When we returned from the beach, the two caterpillars had emerged and were busily munching parsley. They next day, I found seven more caterpillars on another parsley plant. My husband built a butterfly house, and we put the two plants and their inhabitants in it on the front porch. When it was time to make their chrysalises, the first two died before the process was complete for them, but the next seven completed the process. Because it was fall, they wintered in their chrysalises rather than emerging two weeks later as butterflies. They did not emerge until late April. It took them so long, that I thought they had died. When they did come forth, one at a time, in their beautiful perfection, it was like a miracle. And indeed, it seems to me a miracle that something that small, undergoing such extensive change, can survive without any sustenance for so many months.
I tell you this story because the things we pray for are often like those butterflies. There are things of such life and death importance that we bring before God, and the requirement of patience as we wait for answers to manifest can sometimes feel unbearable. We can worry that the thing is dead, that there is no hope, but often in nature what appears to be dead is merely dormant and very much alive.

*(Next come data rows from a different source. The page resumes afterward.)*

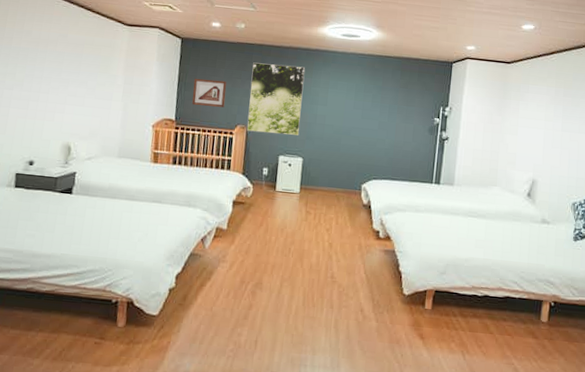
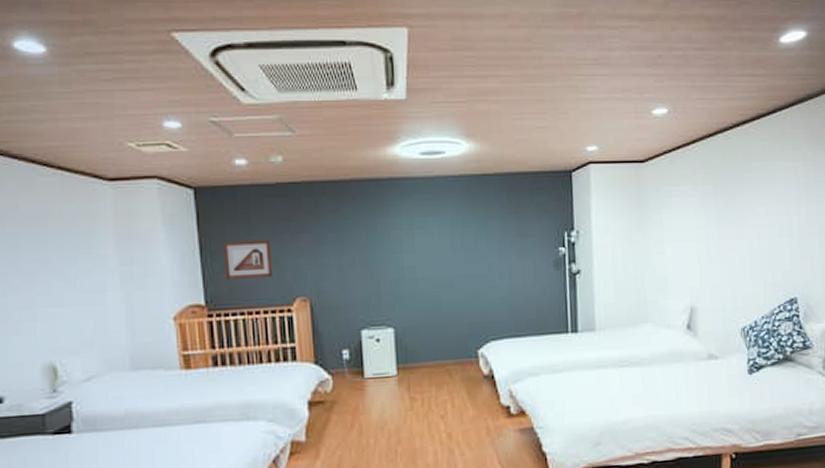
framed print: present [247,62,306,135] -> none [303,204,384,304]

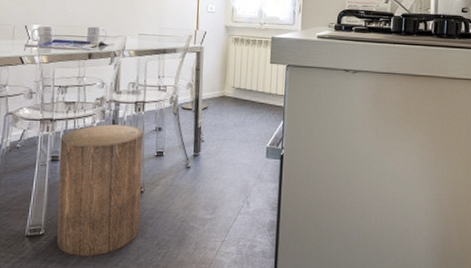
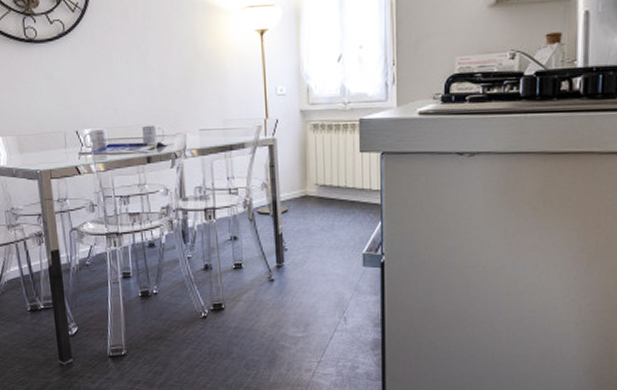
stool: present [57,124,144,256] -> none [129,235,225,377]

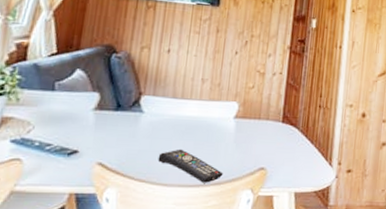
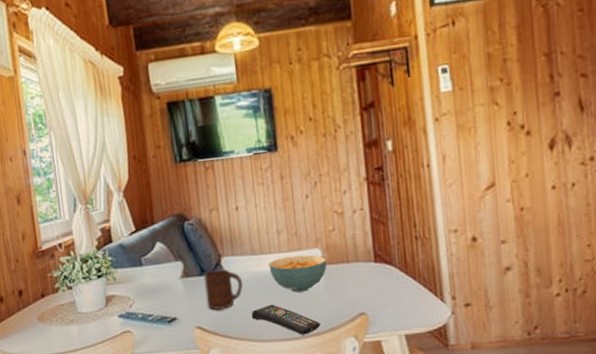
cup: none [115,107,158,148] -> present [203,269,243,310]
cereal bowl: none [186,105,242,141] -> present [268,255,327,293]

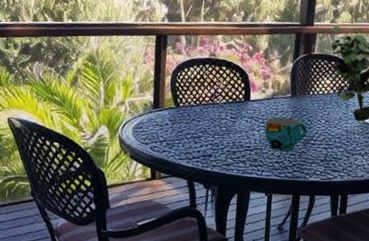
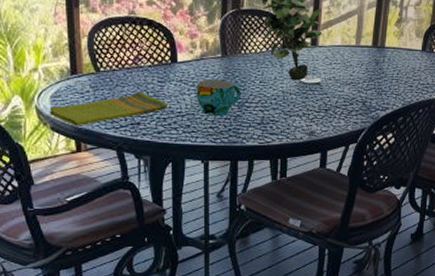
dish towel: none [130,126,238,156] -> present [49,91,167,126]

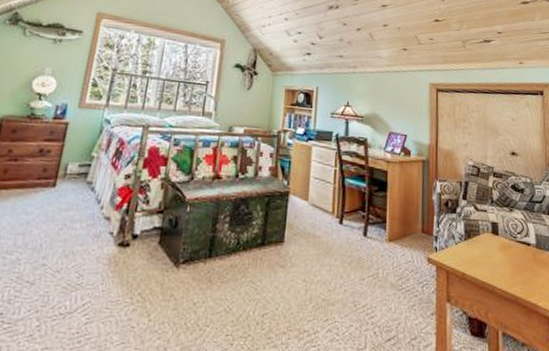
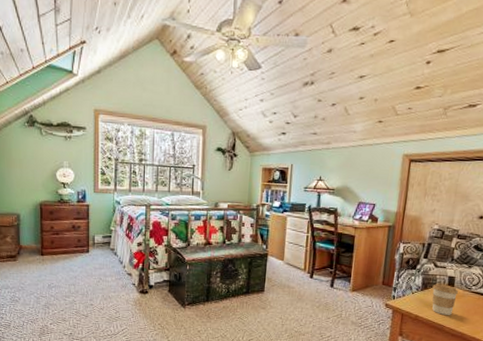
coffee cup: none [476,231,505,272] -> present [432,284,459,315]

I’m reading the book, Intercessory Prayer, by Dutch Sheets (thank you, Kevin Shorter). In it, he tells a story of praying several times a week for a year for a woman who was considered brain dead from a massive bacterial infection. Her medical providers considered her to be without hope, but when Dutch prayed, he felt led by the Holy Spirit to pursue her healing through prayer. He was ridiculed, discouraged and insulted by staff. After investing 70+ hours of prayer, he saw no outward change in her. It would be very tempting for most of us to bow to the obvious and give up, but Dutch relied on the unseen, not the seen, and the woman woke one morning, completely restored. The staff was dumbfounded, the doctors called her a medical miracle, and the nursing home where she stayed was contacted by people as far away as Europe interested in her case.
I want to encourage you to not give up, to persist in your prayers, and to ask God to help you partner with him as you intercede for others. He will encourage, strengthen, and direct you as you rely on him.